→ **SOURCE RECORDS**:
□ □ □ □

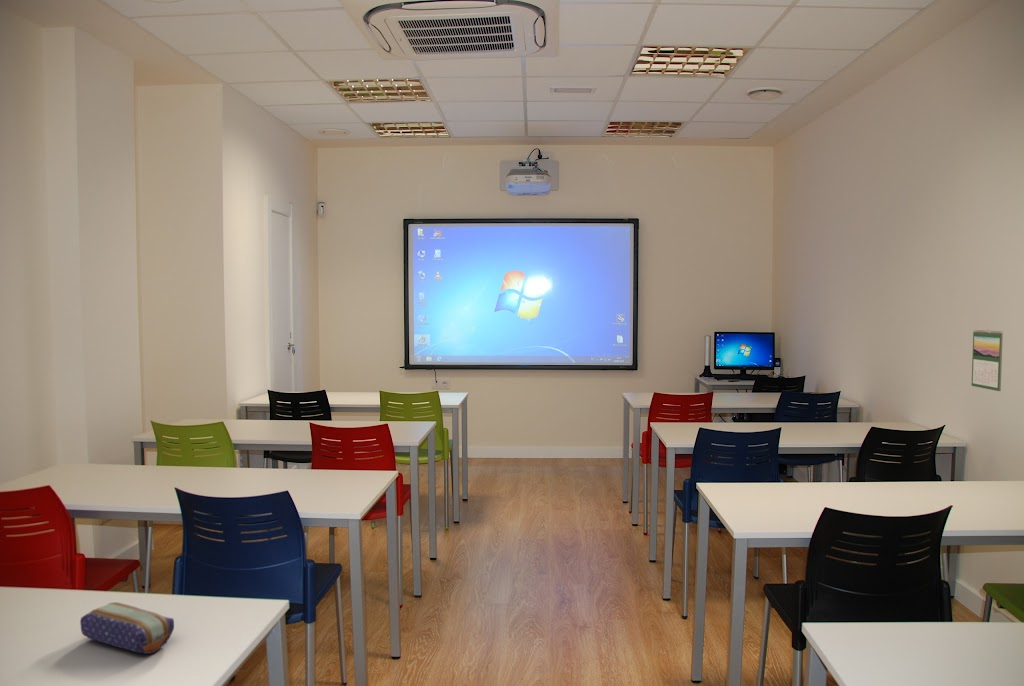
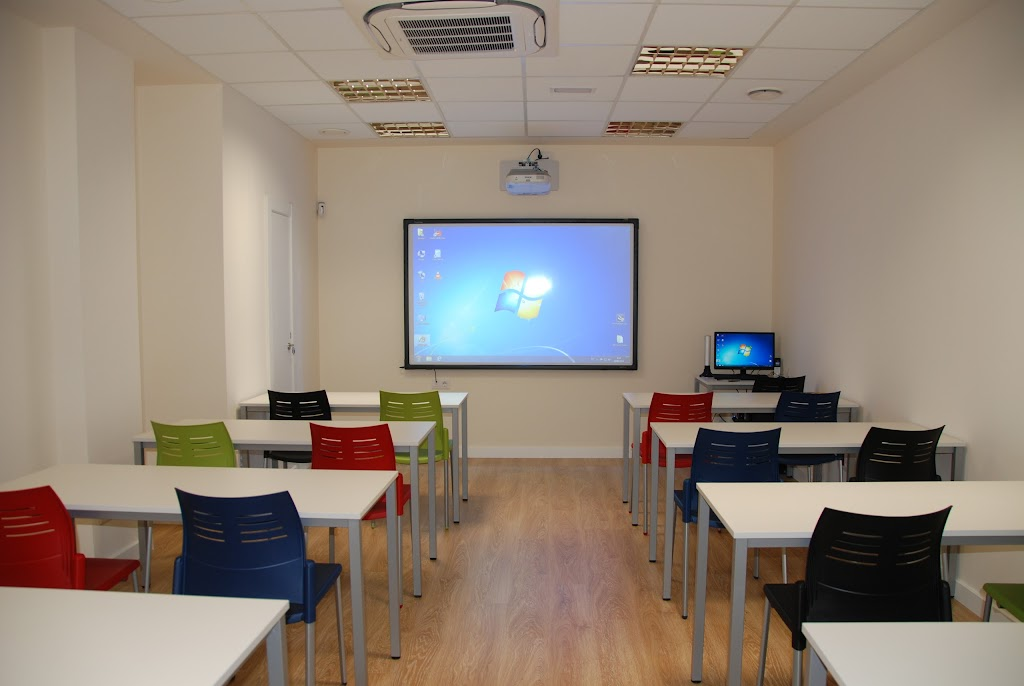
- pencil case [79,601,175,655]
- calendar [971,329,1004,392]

□ □ □ □

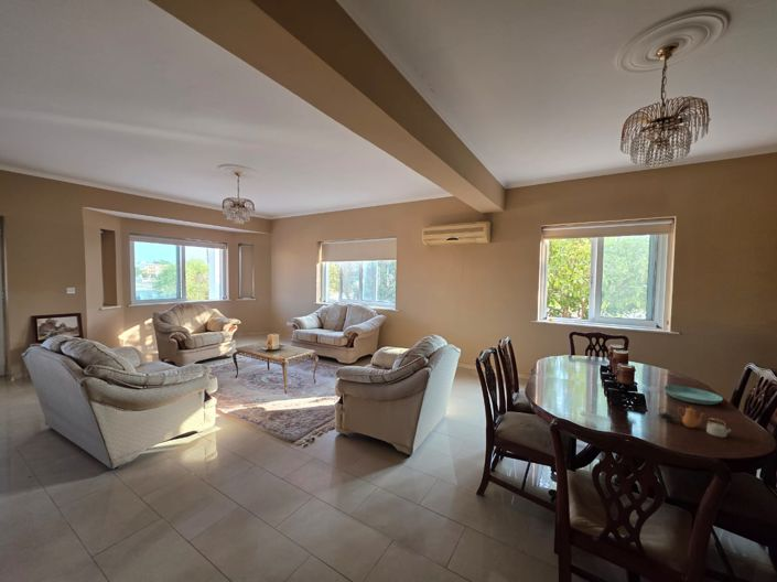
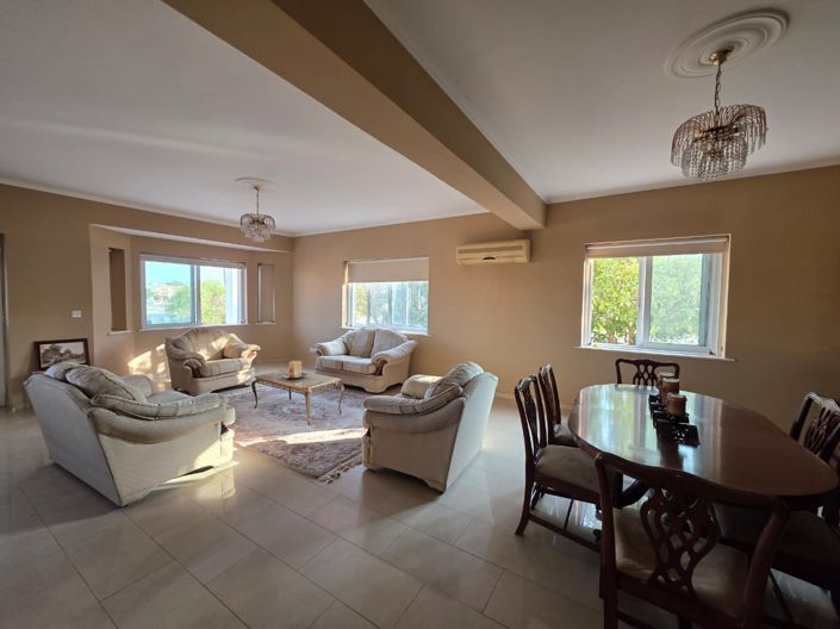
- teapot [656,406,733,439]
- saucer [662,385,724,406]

□ □ □ □

→ **WHAT YOU NEED TO DO**: Once you find the line with "- pencil case [79,601,175,655]" above, print it and every line after it up to and including the line with "- calendar [971,329,1004,392]", exactly as written and nothing else.

→ **RESPONSE**:
- pencil case [79,601,175,655]
- calendar [971,329,1004,392]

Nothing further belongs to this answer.